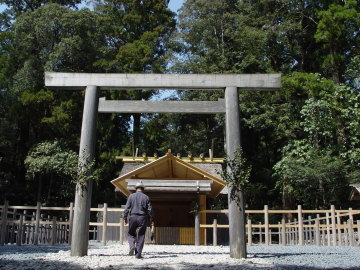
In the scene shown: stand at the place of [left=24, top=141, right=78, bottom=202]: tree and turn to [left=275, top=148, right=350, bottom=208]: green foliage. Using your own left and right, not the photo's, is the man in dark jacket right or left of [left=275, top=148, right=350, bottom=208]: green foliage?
right

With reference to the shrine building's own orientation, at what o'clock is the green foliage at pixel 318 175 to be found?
The green foliage is roughly at 8 o'clock from the shrine building.

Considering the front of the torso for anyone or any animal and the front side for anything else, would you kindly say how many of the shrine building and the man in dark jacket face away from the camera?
1

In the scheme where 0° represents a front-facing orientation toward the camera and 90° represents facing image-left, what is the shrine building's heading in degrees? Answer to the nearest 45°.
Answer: approximately 0°

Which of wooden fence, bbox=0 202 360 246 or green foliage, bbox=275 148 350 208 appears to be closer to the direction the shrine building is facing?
the wooden fence

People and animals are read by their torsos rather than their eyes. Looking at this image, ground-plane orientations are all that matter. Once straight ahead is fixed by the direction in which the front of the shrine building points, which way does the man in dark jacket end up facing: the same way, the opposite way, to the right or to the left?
the opposite way

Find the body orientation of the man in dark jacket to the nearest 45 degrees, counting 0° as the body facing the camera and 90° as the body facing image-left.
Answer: approximately 180°

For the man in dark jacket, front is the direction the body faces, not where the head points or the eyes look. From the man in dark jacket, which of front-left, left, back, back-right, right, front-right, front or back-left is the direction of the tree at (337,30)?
front-right

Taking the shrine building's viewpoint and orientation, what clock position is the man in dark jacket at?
The man in dark jacket is roughly at 12 o'clock from the shrine building.

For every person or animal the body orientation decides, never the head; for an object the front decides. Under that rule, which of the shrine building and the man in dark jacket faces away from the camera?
the man in dark jacket
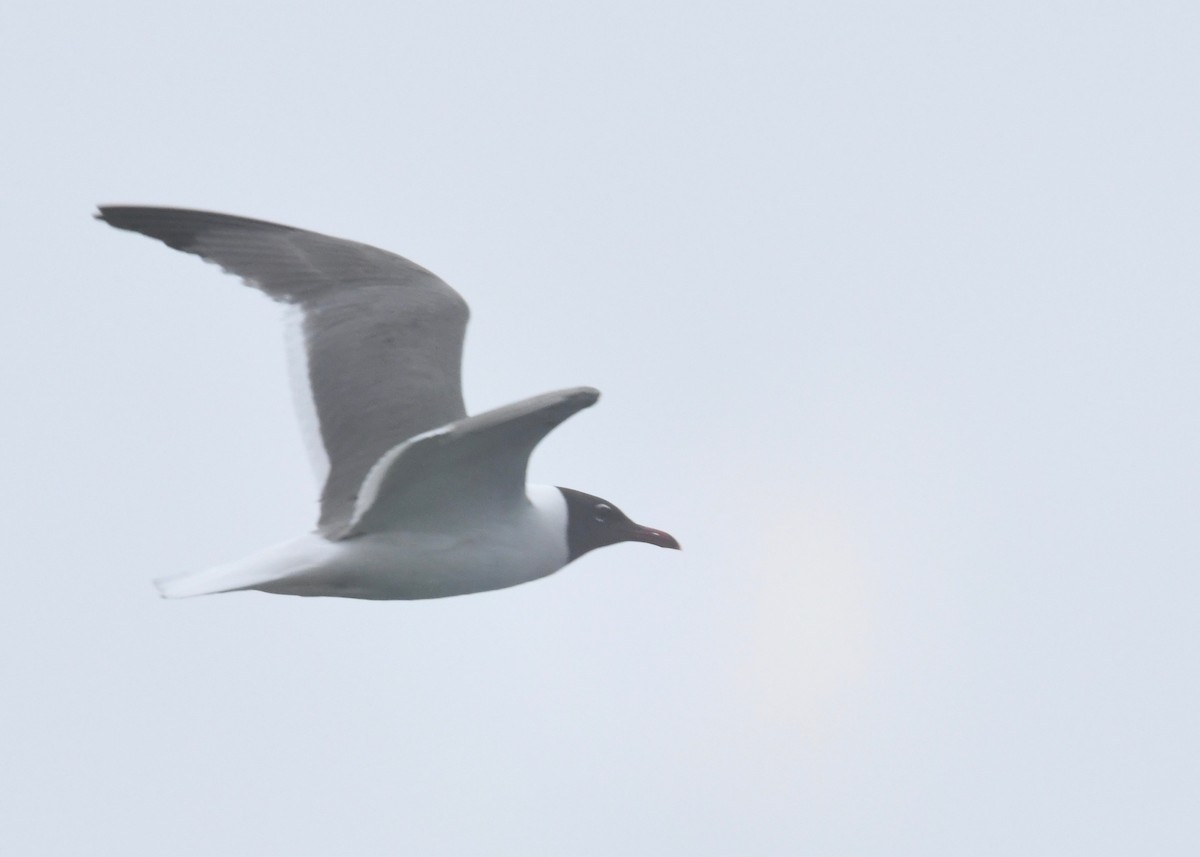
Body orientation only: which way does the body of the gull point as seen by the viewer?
to the viewer's right
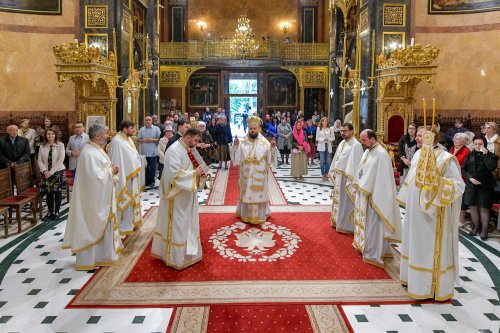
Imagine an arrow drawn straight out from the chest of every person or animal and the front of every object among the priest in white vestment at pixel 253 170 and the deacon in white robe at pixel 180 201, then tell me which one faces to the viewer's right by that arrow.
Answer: the deacon in white robe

§ **The problem**
Copy out, word for word, the lines of the records from the line with "Which of wooden" to the line with "the wooden fence", including both of those lines.

§ **Exercise output**
Which of wooden fence, bbox=0 202 360 246 or green foliage, bbox=275 148 350 208 appears to be closer to the direction the shrine building is facing?
the wooden fence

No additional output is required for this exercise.